İnsanın fıtratında mübalağa ile mücazefe meyli fazla olduğundan dolayı Muhakematta bu mesele hakkında Yedinci Mesele'de geniş izah vardır. Muhakematta insandaki mübalağa ve mücazefe meylinin ne kadar yanlış yerlere götürdüğüne dair bir bahis vardır. Muhakematta geçen 4 mücazefe kelimesi de bu bahsin içerisindedir. Bahis şöyledir:
"Mübalağa ihtilalcidir. Şöyle ki: Beşerin seciyelerindendir, telezzüz ettiği şeyde meyl-üt tezeyyüd ve vasfettiği şeyde meyl-ü mücazefe ve hikaye ettiği şeyde meyl-ül mübalağa ile, hayali hakikata karıştırmaktır. Bu seciye-i seyyie ile iyilik etmek, fenalık etmek demektir. Bilmediği halde tezyidinden noksan, ıslahından fesad, medhinden zemm, tahsininden kubh tevellüd eder. Zira müvazenet ve tenasübden naşi olan hüsnü, "min haysü la yeş'ur" ihlal eder.Nasıl ki bir ilacı istihsan edip izdiyad etmek, devayı da'e inkılab etmektir. Öyle de hiçbir vakit hak ona muhtaç olmayan mübalağalı tergib ve terhib ile, gıybeti katle müsavi veya ayakta bevletmek zina derecesinde göstermek veya bir dirhemi tasadduk etmek hacca mukabil tutmak gibi müvazenesiz sözler, katl ve zinayı tahfif ve haccın kıymetini tenzil ediyorlar.Bu sırra binaen: Vaiz hem hakim, hem muhakemeli olmalıdır. Evet müvazenesiz vaizler, çok hakaik-i neyyire-i diniyenin husufuna sebep olmuşlardır. Mesela:İnşikak-ı Kamer olan mu'cize-i mütevatire-i bahireyi, meyl-ü mücazefe ile, arza nüzul ile peygamberin cebine girip çıkmış olan ilave, o güneş-misal mu'cizeyi Süha yıldızı gibi mahfi ve kamer-misal olan bürhan-ı nübüvveti münhasif ettiği gibi münkirlerinin bahanelerine kapılar açtı. Hasıl-ı kelam: Her muhibb-i dine ve aşık-ı hakikata lazımdır. Her şeyin kıymetine kanaat etmek ve mücazefe ve tecavüz etmemektir. Zira mücazefe kudrete iftiradır ve "Daire-i imkânda daha ahsen yoktur" olan sözü, İmam-ı Gazali'ye dediren hilkatteki kemal ve hüsne adem-i kanaattır ve istihfaf demektir."

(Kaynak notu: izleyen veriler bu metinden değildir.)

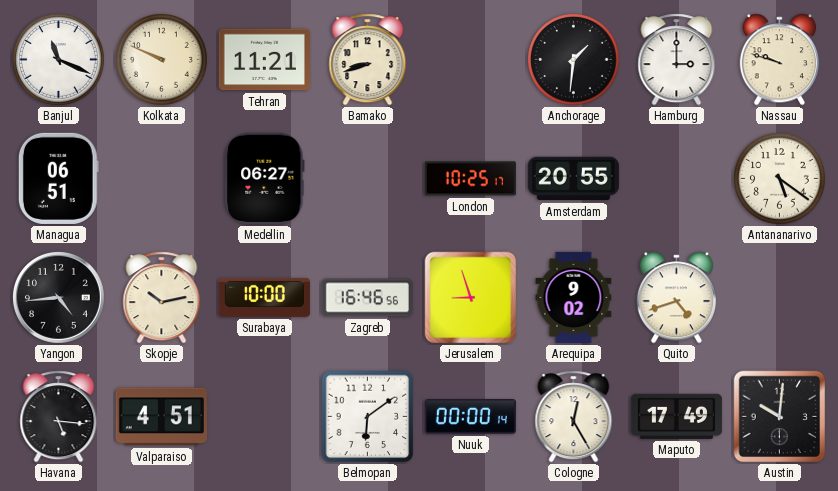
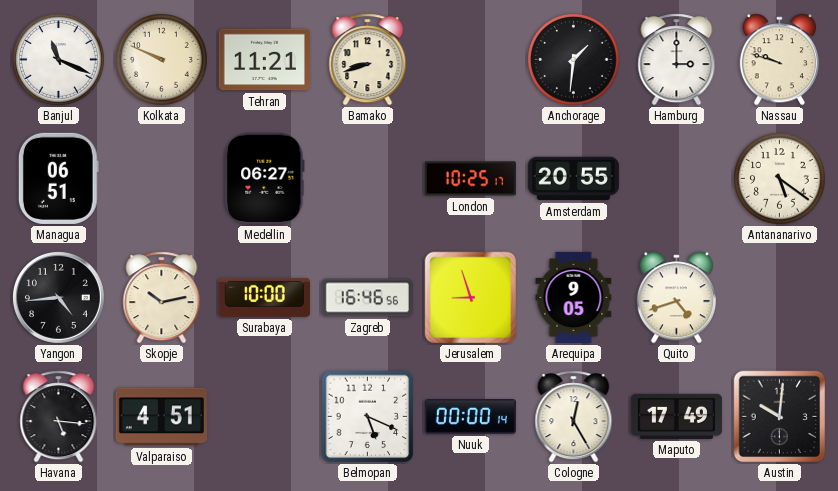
Arequipa: 9:02 -> 9:05
Belmopan: 6:09 -> 5:19
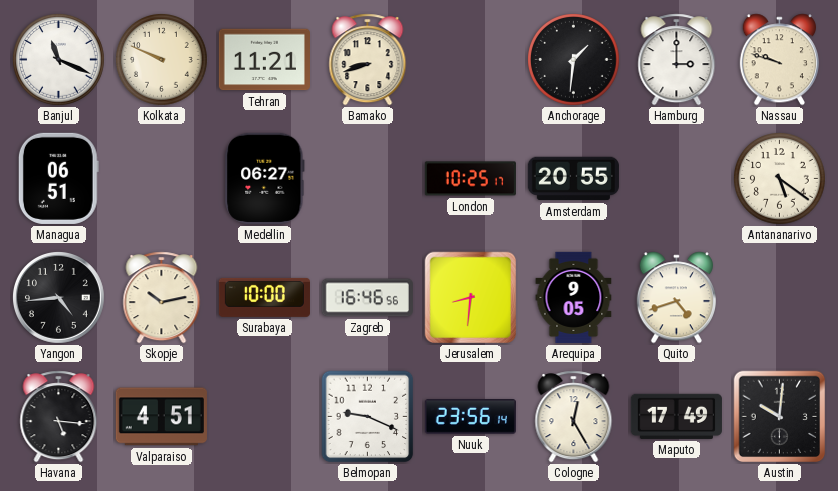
Jerusalem: 8:57 -> 8:31
Belmopan: 5:19 -> 9:19
Nuuk: 00:00 -> 23:56
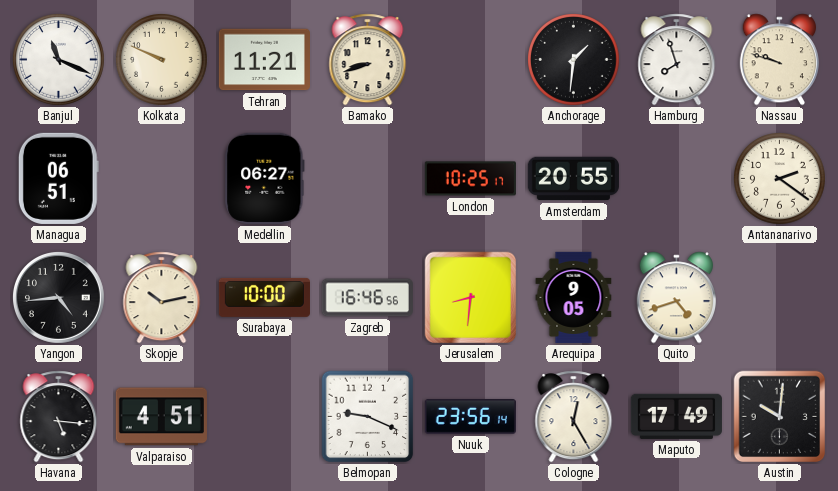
Hamburg: 3:00 -> 7:57
Antananarivo: 5:21 -> 2:21
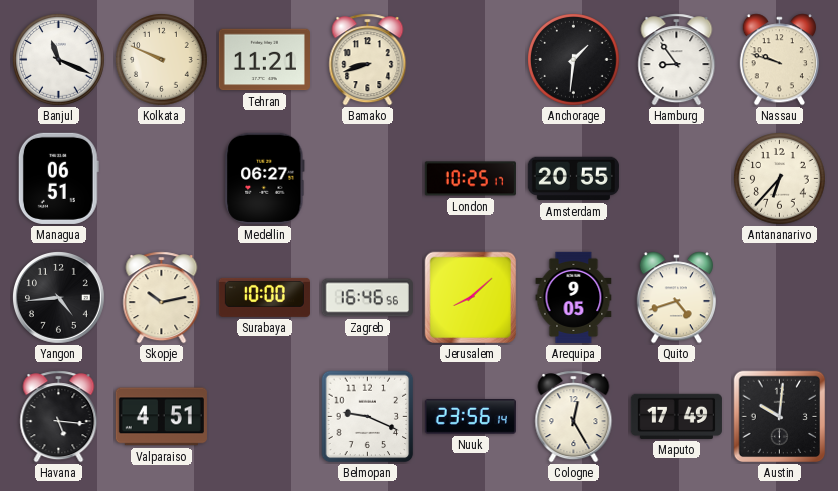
Hamburg: 7:57 -> 8:54
Antananarivo: 2:21 -> 6:37
Jerusalem: 8:31 -> 8:08
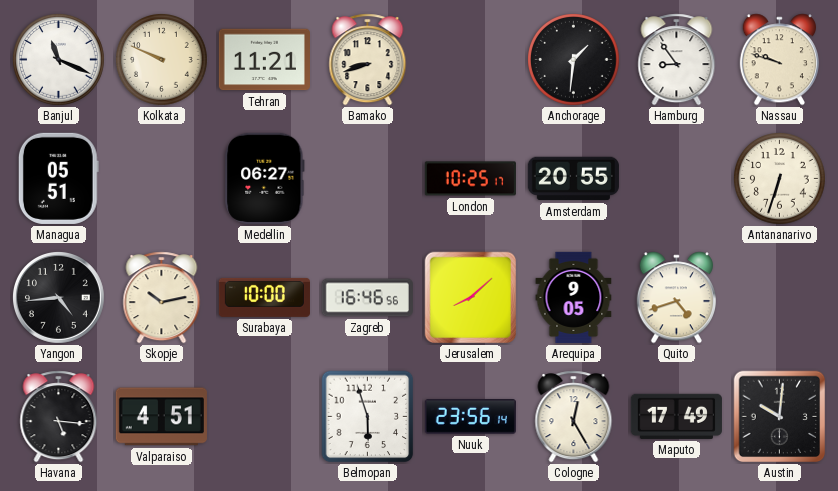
Managua: 06:51 -> 05:51
Antananarivo: 6:37 -> 6:33
Belmopan: 9:19 -> 5:57
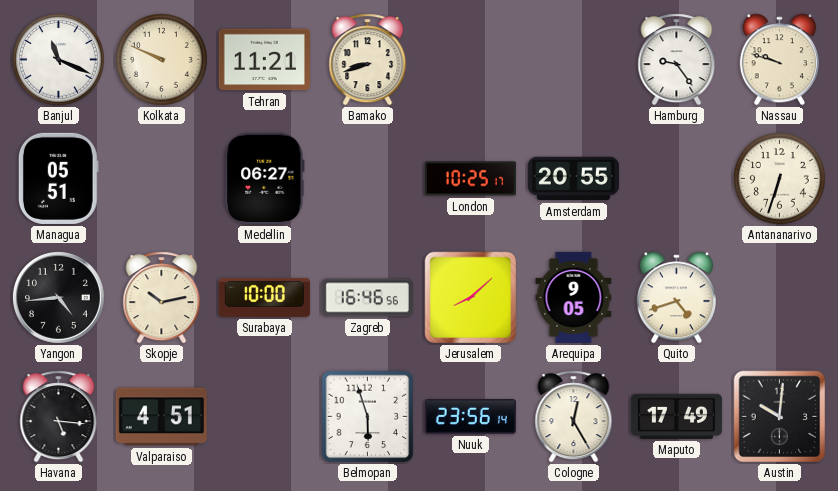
Anchorage: 1:31 -> none
Hamburg: 8:54 -> 9:24
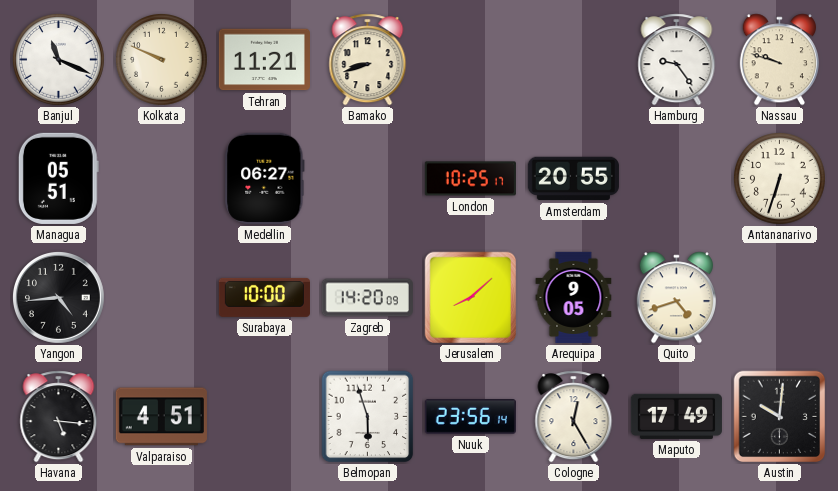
Skopje: 10:13 -> none
Zagreb: 16:46 -> 14:20
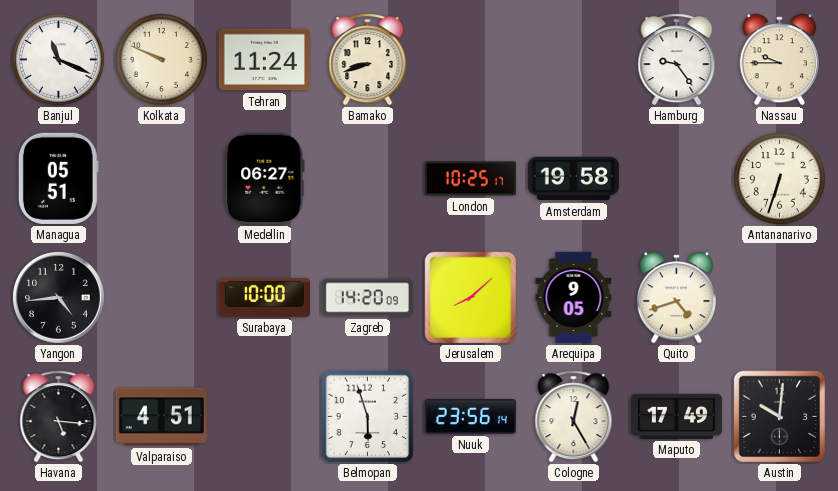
Tehran: 11:21 -> 11:24
Nassau: 9:48 -> 9:45
Amsterdam: 20:55 -> 19:58
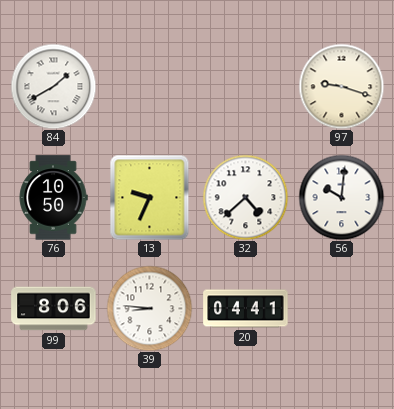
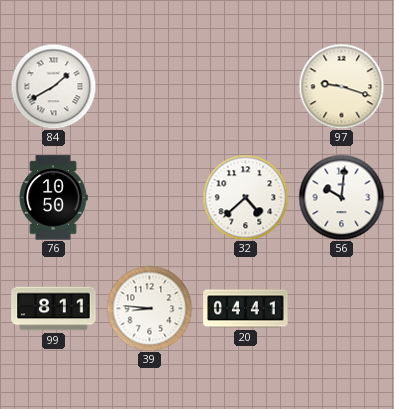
13: 9:34 -> none
99: 8:06 -> 8:11
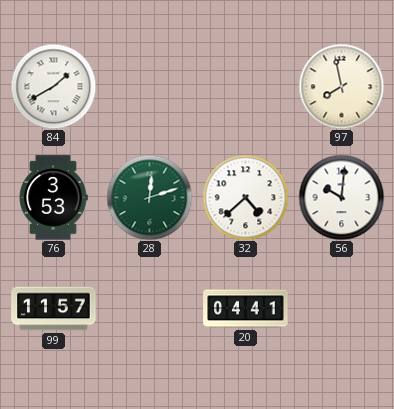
97: 9:18 -> 7:58
76: 10:50 -> 3:53
28: none -> 12:12
99: 8:11 -> 11:57
39: 8:46 -> none
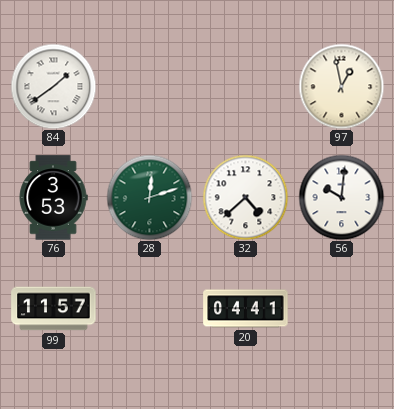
84: 1:40 -> 1:39
97: 7:58 -> 12:58
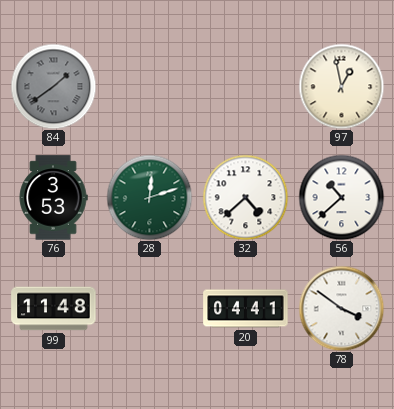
84 dial: white -> grey
56: 10:01 -> 10:38
99: 11:57 -> 11:48
78: none -> 3:51
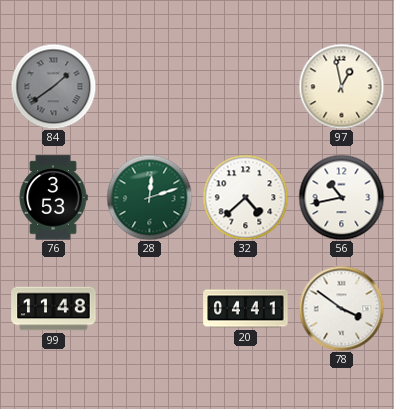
56: 10:38 -> 10:43
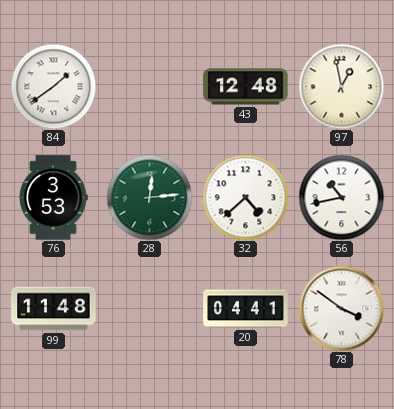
84 dial: grey -> white
43: none -> 12:48
28: 12:12 -> 12:14
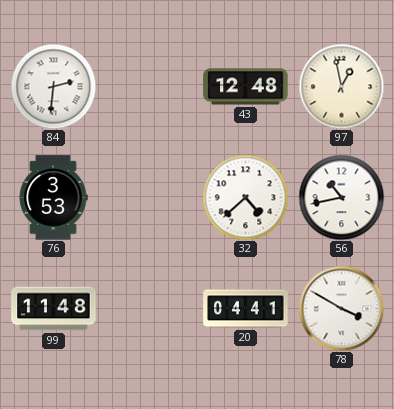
84: 1:39 -> 2:31
28: 12:14 -> none
78: 3:51 -> 3:50
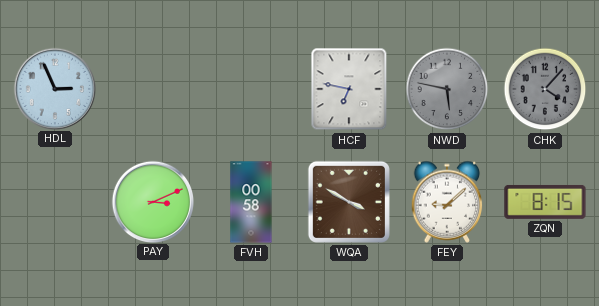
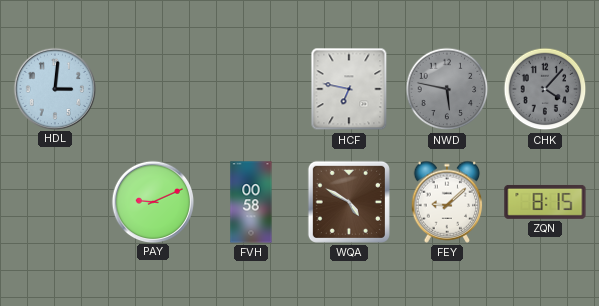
HDL: 2:56 -> 3:01
PAY: 3:11 -> 9:11
WQA: 3:50 -> 4:50
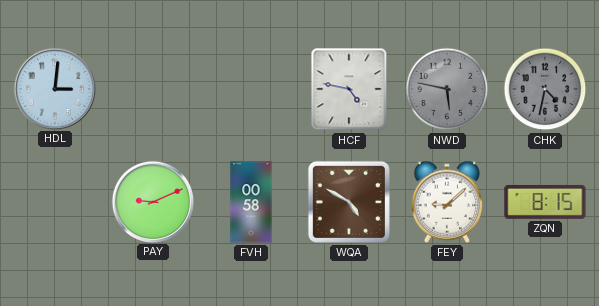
HCF: 6:47 -> 4:47
CHK: 4:07 -> 4:32
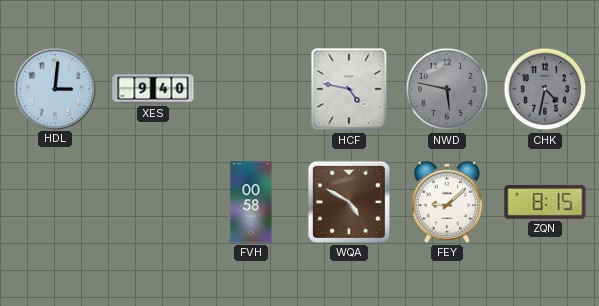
XES: none -> 9:40
PAY: 9:11 -> none
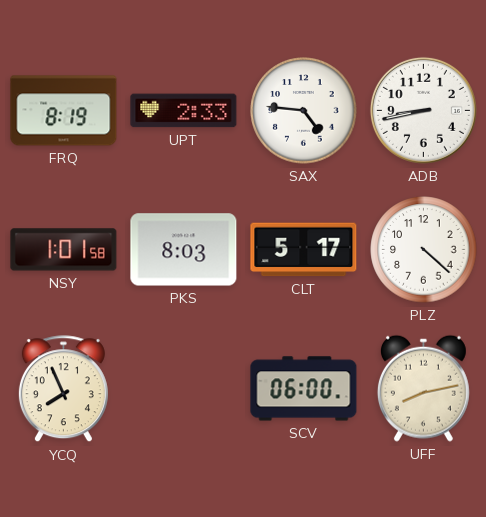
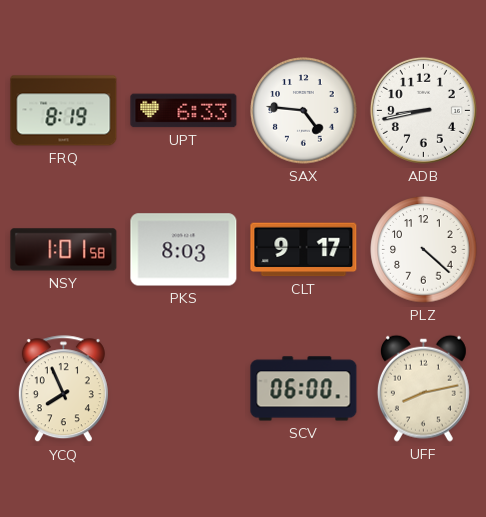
UPT: 2:33 -> 6:33
CLT: 5:17 -> 9:17
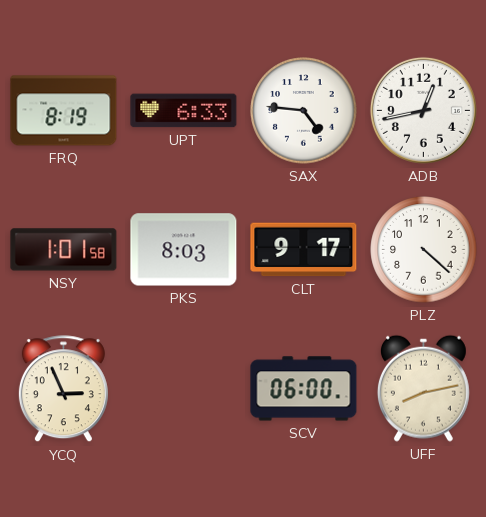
ADB: 8:43 -> 12:43
YCQ: 7:56 -> 2:56
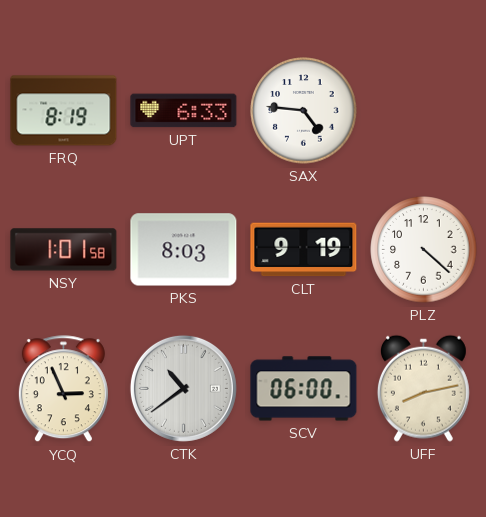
ADB: 12:43 -> none
CLT: 9:17 -> 9:19
CTK: none -> 10:39
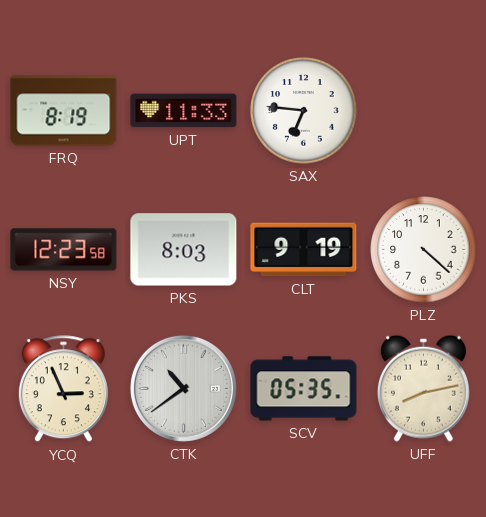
UPT: 6:33 -> 11:33
SAX: 4:46 -> 6:46
NSY: 1:01 -> 12:23
SCV: 06:00 -> 05:35
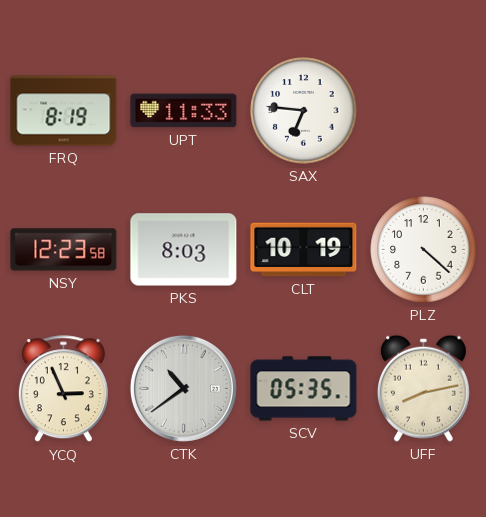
CLT: 9:19 -> 10:19
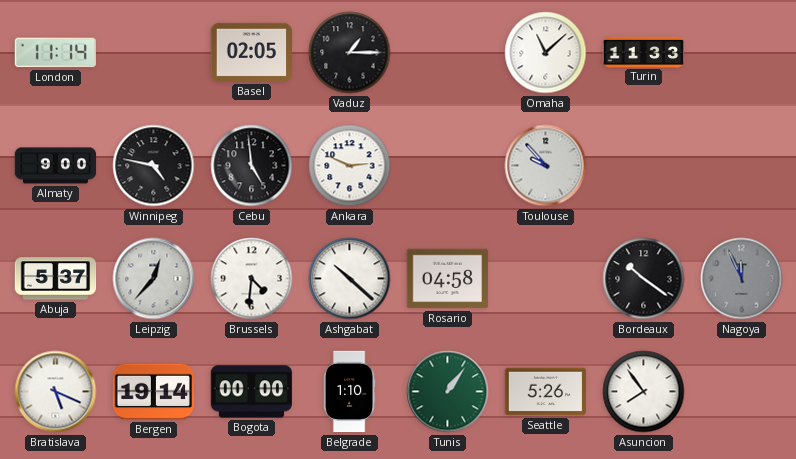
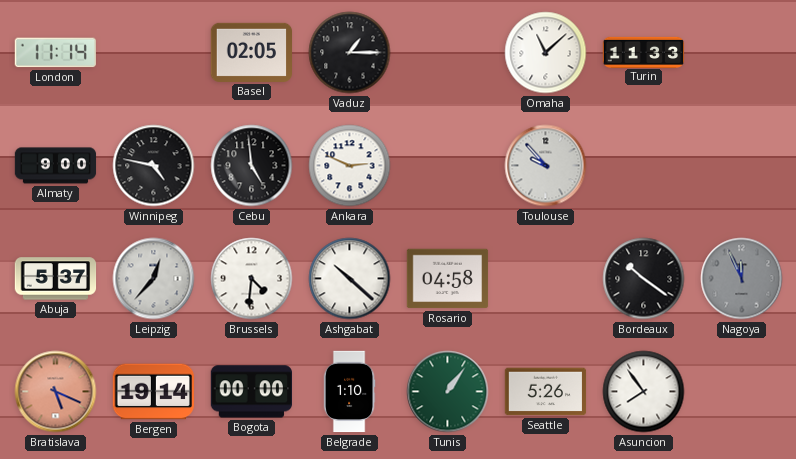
Bratislava dial: white -> salmon
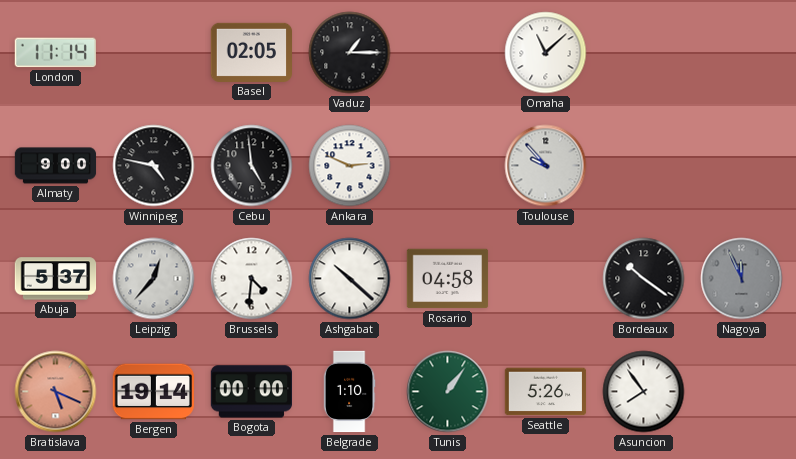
Turin: 11:33 -> none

Kainatta olan her şey en güzel şekilde yaratılmıştır. Bundan daha güzeli düşünülemez. Fakat insandaki mübalağa ve mücazefe meyli yüzünden sanki daha iyisi ve güzeli olabilirmiş gibi düşünmektedir. Mesela "Allah daha büyüğünü, daha mükemmelini yaratır" diyebilmektedir. Evet doğrudur, Allah istediği şeyi yaratabilir, mesela ağaçların veya hayvanların boylarını yüzlerce metre yapabilirdi. Fakat güzellik ve hüsün ve kemalat sadece boyda ve büyüklükte olmadığı için bir sineği, fil kadar sanatlı yaratmıştır. Karıncanın kafasını mükemmel olarak tanzim etmiştir. Demek ki bir şeyin küçük ve hakir olması sanatsız ve basit olduğu manasına gelmemektedir. Demek ki daha güzeli ve mükemmeli imkan dairesinde yoktur. Mesela insanın şu hal-i hazırdaki şekli en güzel olanıdır. Burun biraz büyük olduğu vakit sureti çirkin gösterdiği malumdur. Öyle ise yaratılan bir burunun büyüklüğü dahi imkan dairesinin en mükemmel vaziyetindedir. İnsan için daha farklı ve daha güzel bir şekil imkan dairesinde yoktur. Allah (CC) insana en güzel ve en hikmetli olanı vermiştir. Ağaçlar, çiçekler, dağlar, denizler, bütün mevcudat en güzel şekliyle tanzim edilmiştir. Allah (CC) her şeye en güzelini takdir etmiştir.

Risalelerde "mücazefe" kelimesinin geçtiği hemen bütün yerlerde mübalağa kelimesi de geçmektedir. Yukarıda dediğimiz gibi mübalağa bir şeyi eksik veya fazla göstermek olduğu halde mücazefe ise bir şeyin sadece iyi yönünü göstermektir.